Demonmale faces, big-boned as cows, their voices rumbling thunder. ‘What's she saying? Easy there, Calamity, is it? Lie still now, love.'

I was moving out of the yard. One cloud sat helpless above me in a Sunny sky. A stink of roasted pig and wood everywhere. So many demonboils bobbling about, that my mouth couldn't do nothing but moan. They were carting me to the spit, and there weren't one thing I could do to stop them.

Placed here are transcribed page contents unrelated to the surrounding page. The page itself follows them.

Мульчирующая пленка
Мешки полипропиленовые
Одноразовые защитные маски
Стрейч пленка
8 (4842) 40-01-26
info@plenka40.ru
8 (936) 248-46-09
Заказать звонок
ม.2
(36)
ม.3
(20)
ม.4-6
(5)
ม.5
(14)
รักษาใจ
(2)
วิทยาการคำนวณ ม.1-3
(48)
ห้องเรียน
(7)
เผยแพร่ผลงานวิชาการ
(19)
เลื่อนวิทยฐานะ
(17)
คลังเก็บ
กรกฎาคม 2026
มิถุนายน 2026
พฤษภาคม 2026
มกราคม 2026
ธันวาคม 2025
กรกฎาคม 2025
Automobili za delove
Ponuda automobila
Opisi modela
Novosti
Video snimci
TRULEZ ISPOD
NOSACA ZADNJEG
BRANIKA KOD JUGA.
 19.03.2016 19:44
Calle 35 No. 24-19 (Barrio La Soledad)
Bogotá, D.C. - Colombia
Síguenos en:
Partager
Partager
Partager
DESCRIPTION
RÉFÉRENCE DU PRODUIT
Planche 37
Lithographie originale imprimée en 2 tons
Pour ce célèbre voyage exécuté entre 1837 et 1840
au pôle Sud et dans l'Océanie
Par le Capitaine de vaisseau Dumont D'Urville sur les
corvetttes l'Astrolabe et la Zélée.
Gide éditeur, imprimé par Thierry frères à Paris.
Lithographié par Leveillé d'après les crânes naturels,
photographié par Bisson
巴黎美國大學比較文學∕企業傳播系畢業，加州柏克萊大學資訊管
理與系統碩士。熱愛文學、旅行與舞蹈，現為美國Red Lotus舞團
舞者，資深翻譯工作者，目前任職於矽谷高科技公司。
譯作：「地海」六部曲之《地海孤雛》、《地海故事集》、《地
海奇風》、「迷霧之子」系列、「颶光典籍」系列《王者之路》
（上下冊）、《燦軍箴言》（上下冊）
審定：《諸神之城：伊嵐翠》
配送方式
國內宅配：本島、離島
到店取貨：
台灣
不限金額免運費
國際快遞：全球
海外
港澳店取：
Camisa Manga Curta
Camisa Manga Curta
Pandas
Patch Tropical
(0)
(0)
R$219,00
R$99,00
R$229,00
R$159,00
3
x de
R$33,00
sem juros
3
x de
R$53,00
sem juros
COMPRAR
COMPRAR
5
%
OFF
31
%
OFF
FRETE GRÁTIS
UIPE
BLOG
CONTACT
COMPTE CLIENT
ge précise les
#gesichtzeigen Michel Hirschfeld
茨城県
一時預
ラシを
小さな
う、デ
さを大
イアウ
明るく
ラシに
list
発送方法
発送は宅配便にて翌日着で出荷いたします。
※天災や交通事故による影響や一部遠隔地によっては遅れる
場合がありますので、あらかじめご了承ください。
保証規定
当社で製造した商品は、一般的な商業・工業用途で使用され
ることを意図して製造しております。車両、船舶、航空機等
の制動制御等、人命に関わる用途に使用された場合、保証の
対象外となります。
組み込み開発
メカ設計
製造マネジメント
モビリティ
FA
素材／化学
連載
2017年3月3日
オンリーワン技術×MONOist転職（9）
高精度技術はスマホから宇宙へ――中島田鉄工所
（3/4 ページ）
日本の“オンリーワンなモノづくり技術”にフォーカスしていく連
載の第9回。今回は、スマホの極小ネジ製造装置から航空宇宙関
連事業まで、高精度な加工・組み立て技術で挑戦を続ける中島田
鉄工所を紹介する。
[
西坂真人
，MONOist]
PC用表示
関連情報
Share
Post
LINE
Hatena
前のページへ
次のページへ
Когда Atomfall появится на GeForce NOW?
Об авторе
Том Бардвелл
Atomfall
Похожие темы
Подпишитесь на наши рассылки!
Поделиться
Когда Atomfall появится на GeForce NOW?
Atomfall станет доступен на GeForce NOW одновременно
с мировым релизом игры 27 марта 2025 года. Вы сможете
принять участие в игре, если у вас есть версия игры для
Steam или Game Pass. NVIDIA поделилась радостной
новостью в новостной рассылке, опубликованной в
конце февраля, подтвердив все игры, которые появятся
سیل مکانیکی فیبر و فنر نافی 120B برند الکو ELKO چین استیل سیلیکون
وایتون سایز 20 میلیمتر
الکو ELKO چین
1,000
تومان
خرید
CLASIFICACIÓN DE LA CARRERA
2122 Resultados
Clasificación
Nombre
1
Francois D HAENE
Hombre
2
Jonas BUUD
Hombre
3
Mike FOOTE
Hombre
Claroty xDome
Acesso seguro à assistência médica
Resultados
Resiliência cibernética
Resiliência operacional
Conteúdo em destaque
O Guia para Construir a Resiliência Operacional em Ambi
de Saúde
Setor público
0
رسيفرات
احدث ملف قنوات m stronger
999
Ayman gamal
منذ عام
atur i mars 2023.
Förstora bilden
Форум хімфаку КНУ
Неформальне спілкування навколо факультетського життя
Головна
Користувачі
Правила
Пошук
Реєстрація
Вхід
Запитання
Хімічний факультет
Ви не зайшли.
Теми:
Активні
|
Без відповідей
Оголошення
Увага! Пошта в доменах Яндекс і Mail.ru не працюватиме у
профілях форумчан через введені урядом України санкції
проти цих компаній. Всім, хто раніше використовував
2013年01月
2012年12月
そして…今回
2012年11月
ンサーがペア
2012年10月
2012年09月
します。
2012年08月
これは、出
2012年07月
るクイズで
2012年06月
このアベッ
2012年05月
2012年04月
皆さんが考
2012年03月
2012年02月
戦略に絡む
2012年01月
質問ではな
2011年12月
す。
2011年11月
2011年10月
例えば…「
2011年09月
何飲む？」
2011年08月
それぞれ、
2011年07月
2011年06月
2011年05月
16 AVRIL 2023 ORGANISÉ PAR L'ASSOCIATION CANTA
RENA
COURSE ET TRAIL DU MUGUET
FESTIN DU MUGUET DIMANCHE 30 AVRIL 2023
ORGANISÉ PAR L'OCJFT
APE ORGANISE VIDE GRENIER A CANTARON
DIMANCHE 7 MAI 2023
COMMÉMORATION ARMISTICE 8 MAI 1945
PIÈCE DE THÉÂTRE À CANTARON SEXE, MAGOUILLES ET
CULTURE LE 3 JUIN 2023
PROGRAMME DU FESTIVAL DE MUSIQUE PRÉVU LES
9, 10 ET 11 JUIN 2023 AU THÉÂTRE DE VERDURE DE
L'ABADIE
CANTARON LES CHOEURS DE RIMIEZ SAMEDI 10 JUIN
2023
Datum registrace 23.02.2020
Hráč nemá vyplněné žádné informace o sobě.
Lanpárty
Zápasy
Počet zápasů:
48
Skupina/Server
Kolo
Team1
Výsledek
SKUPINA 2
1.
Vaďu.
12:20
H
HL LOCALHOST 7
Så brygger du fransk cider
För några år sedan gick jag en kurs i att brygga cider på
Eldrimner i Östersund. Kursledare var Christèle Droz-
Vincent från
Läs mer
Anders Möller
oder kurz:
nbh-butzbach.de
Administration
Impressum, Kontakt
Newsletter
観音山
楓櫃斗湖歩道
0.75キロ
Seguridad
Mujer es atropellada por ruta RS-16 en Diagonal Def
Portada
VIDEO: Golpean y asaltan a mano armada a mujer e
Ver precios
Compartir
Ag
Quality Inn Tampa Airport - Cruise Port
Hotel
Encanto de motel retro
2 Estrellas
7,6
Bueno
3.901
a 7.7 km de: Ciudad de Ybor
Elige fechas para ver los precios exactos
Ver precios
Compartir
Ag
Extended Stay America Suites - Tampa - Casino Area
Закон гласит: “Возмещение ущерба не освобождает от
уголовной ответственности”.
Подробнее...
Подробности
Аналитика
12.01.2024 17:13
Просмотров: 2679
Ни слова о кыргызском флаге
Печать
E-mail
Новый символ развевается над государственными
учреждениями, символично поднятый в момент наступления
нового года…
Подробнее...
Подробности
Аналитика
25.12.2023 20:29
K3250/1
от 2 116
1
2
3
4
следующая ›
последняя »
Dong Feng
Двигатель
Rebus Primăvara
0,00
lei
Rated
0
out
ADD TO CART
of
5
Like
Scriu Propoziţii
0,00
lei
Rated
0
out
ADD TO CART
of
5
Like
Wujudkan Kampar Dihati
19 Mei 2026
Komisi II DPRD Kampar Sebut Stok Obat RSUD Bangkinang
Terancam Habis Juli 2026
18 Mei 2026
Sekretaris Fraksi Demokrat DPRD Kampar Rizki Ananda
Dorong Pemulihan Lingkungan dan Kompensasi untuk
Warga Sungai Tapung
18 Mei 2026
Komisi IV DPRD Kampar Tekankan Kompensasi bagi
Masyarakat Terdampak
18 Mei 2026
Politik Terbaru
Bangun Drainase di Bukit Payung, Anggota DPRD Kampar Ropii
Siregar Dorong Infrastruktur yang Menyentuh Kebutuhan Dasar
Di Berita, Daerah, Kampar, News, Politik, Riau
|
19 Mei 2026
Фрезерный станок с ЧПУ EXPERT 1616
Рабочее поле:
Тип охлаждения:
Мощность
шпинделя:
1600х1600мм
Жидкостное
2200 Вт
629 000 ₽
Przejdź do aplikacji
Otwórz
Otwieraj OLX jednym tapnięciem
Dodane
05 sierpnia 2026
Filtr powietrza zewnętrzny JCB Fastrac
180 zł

Annie's voice came close in my ear, ‘Hush, Clam, the men are helping us. They're going to take you somewhere to make you better.' Annie's face was bouncing by the side of me, Annie St Albans, who had run away from Bowels and who was back now, her hand laid on my head.

The demonmales crunched their boots through the steaming black Glamis Castle stumps. Our white rosy army turned to nothing but puddles. We were in the Sacred Lawn now, shrunk down and melted eighteen-year-old
Emily watched us go. Black tears were dripping off her melted eyes. Tears for being left behind with us to burn in Bowels. Ruined, like we all were now.

My leg was bounced so sore, I said may as well chop it off now as roast it later. Chop it off. But they didn't listen to me, these demonmales.

Crunch and crunch the demonboots went up the burned yew path. The yews frazzled to crackling stumps, like crow bones with their wings burned off.